In an interview with the Sunday Express in October 2020, NGC president Mark Loquan said: “It is clear that NGC cannot simply rely on margins in buying and selling gas in its aggregator role, which is still an important role to balance disturbances in both upstream and downstream and ensure stability and power to the country. If there is one thing that NGC has learnt well from 45 years in the energy business, it is how to weather cycles of change. In fact, we have found that in times of challenge, there are more opportunities for growth. Over the last few years, market conditions have compelled our company to revamp our business model and seek alternative income streams to remain profitable. Strategies for growing our business in new directions - across the value chain and in international markets are already being implemented and are showing great promise. We at NGC have confidence that the work being executed is returning the organisation to a path of sustainable growth, and we expect to continue delivering exceptional value to country for many years to come.”

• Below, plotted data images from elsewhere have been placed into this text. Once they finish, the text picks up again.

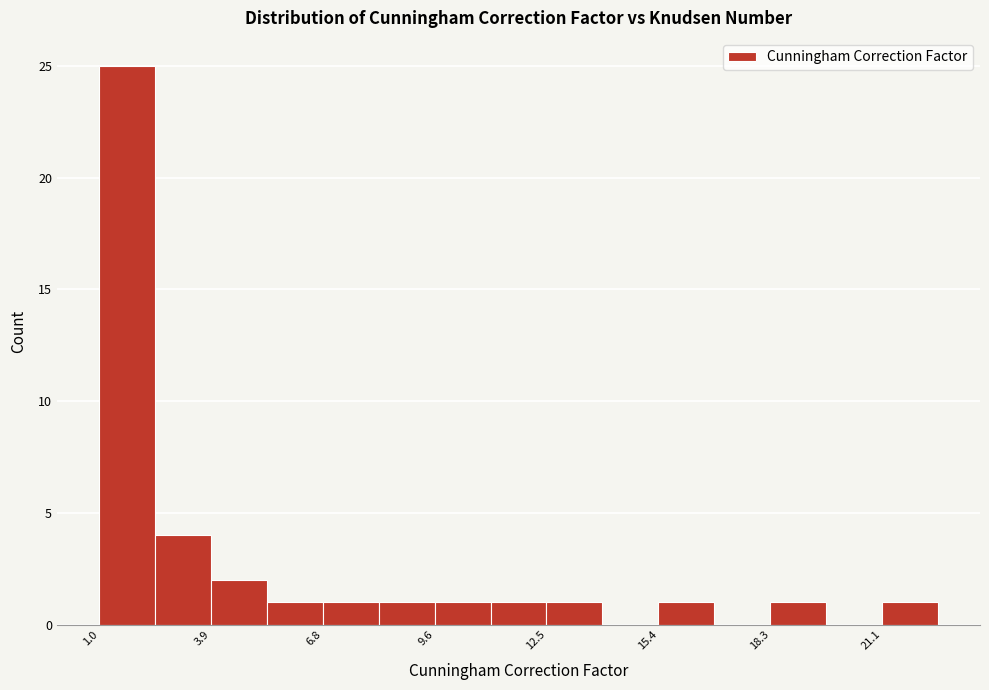

Read against the x-axis, roughly where is the centre of the tallest bar?

1.5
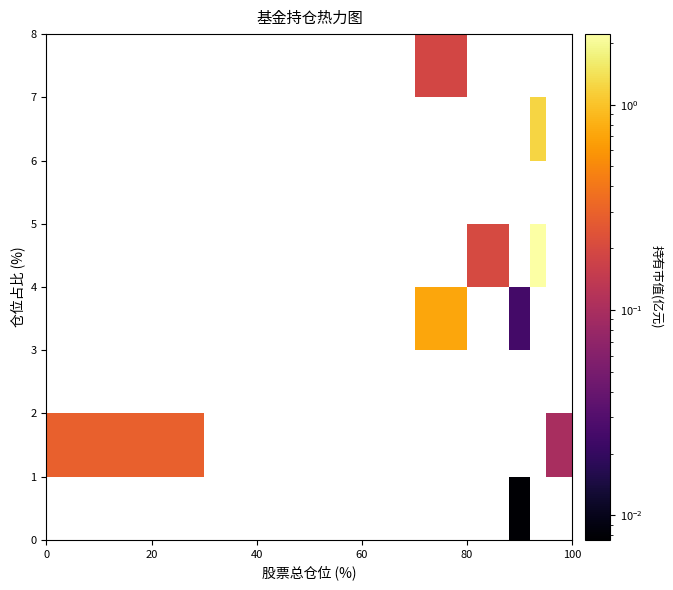

Count the number of categories in the chart.

7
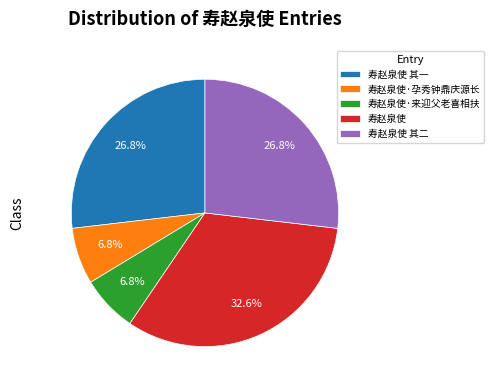

Which category has the biggest portion of the pie?

寿赵泉使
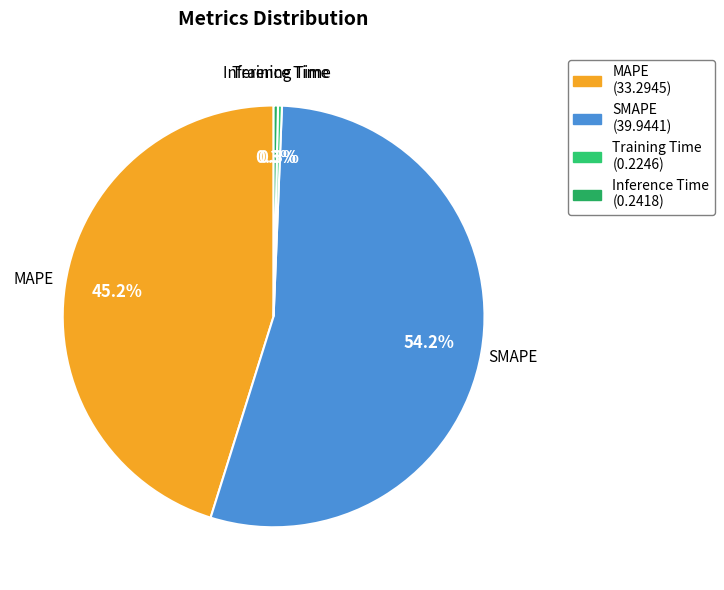

Do MAPE and Inference Time together represent more than half of the pie?

No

Loquan said moving forward, there were “fundamental” matters to address to ensure such sustainability.
“It is no secret that the era of abundant cheap gas is behind us. Increasing the Group’s profitability remains a priority and it rests on ensuring that T&T’s precious molecules yield maximum economic returns. The actions are clear—reduce the demand for natural gas for electricity generation and improve the efficiency of gas utilisation to release gas for higher value-added applications, while working on value optimisation internally, across the Group and across the entire value chain. NGC is now playing a leading role in energy efficiency policy and action in Trinidad and Tobago.”